Your task — Repeat every entry below exactly.

Data in this exercise —
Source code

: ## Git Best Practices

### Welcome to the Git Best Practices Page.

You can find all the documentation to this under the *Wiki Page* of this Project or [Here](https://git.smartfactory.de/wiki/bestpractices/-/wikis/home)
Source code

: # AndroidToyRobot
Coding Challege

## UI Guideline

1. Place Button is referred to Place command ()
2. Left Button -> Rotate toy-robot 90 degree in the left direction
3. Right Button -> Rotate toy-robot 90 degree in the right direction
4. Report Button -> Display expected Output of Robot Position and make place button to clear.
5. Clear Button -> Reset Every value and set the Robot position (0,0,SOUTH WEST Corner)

Solution to the problem —
Source code

: ## Git Best Practices

### Welcome to the Git Best Practices Page.

You can find all the documentation to this under the *Wiki Page* of this Project or [Here](https://git.smartfactory.de/wiki/bestpractices/-/wikis/home)
Source code

: # AndroidToyRobot
Coding Challege

## UI Guideline

1. Place Button is referred to Place command ()
2. Left Button -> Rotate toy-robot 90 degree in the left direction
3. Right Button -> Rotate toy-robot 90 degree in the right direction
4. Report Button -> Display expected Output of Robot Position and make place button to clear.
5. Clear Button -> Reset Every value and set the Robot position (0,0,SOUTH WEST Corner)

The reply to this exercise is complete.